START

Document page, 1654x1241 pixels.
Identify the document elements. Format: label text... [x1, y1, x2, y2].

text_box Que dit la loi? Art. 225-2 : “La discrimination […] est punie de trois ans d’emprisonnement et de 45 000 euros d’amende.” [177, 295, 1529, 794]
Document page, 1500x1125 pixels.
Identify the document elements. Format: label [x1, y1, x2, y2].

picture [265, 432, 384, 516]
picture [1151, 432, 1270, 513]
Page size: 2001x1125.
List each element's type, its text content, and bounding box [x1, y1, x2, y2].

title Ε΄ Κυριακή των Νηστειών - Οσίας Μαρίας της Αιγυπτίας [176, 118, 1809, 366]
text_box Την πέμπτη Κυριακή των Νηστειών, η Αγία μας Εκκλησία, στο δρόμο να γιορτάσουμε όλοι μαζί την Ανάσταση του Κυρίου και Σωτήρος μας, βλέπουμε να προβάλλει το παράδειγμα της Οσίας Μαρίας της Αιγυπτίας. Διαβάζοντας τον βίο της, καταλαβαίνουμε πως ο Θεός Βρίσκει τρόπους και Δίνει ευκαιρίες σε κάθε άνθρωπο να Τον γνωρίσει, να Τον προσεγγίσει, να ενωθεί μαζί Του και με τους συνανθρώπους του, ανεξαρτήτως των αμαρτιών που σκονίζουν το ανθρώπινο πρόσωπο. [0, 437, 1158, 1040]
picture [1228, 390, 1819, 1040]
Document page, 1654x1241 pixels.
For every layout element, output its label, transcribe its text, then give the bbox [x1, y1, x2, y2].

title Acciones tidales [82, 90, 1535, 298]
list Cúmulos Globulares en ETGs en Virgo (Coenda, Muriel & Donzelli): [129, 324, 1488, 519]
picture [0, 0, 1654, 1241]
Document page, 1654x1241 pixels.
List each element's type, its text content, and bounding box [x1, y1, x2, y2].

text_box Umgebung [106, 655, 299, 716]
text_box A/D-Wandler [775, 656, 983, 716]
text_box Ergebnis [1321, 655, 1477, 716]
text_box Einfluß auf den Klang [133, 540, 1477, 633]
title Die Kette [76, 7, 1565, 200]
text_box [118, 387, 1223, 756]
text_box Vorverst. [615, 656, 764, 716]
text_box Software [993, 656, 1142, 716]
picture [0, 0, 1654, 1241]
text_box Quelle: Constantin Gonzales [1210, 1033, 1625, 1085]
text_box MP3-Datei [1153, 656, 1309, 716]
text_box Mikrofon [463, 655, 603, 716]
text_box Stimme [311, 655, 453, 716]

END

### Your objective:
Put every line of the rows above into a JSON list of strings, with one string per line and the blank lines left out.

### Response:
[
  "Document page, 1654x1241 pixels.",
  "Identify the document elements. Format: label text... [x1, y1, x2, y2].",
  "text_box Que dit la loi? Art. 225-2 : “La discrimination […] est punie de trois ans d’emprisonnement et de 45 000 euros d’amende.” [177, 295, 1529, 794]",
  "Document page, 1500x1125 pixels.",
  "Identify the document elements. Format: label [x1, y1, x2, y2].",
  "picture [265, 432, 384, 516]",
  "picture [1151, 432, 1270, 513]",
  "Page size: 2001x1125.",
  "List each element's type, its text content, and bounding box [x1, y1, x2, y2].",
  "title Ε΄ Κυριακή των Νηστειών - Οσίας Μαρίας της Αιγυπτίας [176, 118, 1809, 366]",
  "text_box Την πέμπτη Κυριακή των Νηστειών, η Αγία μας Εκκλησία, στο δρόμο να γιορτάσουμε όλοι μαζί την Ανάσταση του Κυρίου και Σωτήρος μας, βλέπουμε να προβάλλει το παράδειγμα της Οσίας Μαρίας της Αιγυπτίας. Διαβάζοντας τον βίο της, καταλαβαίνουμε πως ο Θεός Βρίσκει τρόπους και Δίνει ευκαιρίες σε κάθε άνθρωπο να Τον γνωρίσει, να Τον προσεγγίσει, να ενωθεί μαζί Του και με τους συνανθρώπους του, ανεξαρτήτως των αμαρτιών που σκονίζουν το ανθρώπινο πρόσωπο. [0, 437, 1158, 1040]",
  "picture [1228, 390, 1819, 1040]",
  "Document page, 1654x1241 pixels.",
  "For every layout element, output its label, transcribe its text, then give the bbox [x1, y1, x2, y2].",
  "title Acciones tidales [82, 90, 1535, 298]",
  "list Cúmulos Globulares en ETGs en Virgo (Coenda, Muriel & Donzelli): [129, 324, 1488, 519]",
  "picture [0, 0, 1654, 1241]",
  "Document page, 1654x1241 pixels.",
  "List each element's type, its text content, and bounding box [x1, y1, x2, y2].",
  "text_box Umgebung [106, 655, 299, 716]",
  "text_box A/D-Wandler [775, 656, 983, 716]",
  "text_box Ergebnis [1321, 655, 1477, 716]",
  "text_box Einfluß auf den Klang [133, 540, 1477, 633]",
  "title Die Kette [76, 7, 1565, 200]",
  "text_box [118, 387, 1223, 756]",
  "text_box Vorverst. [615, 656, 764, 716]",
  "text_box Software [993, 656, 1142, 716]",
  "picture [0, 0, 1654, 1241]",
  "text_box Quelle: Constantin Gonzales [1210, 1033, 1625, 1085]",
  "text_box MP3-Datei [1153, 656, 1309, 716]",
  "text_box Mikrofon [463, 655, 603, 716]",
  "text_box Stimme [311, 655, 453, 716]"
]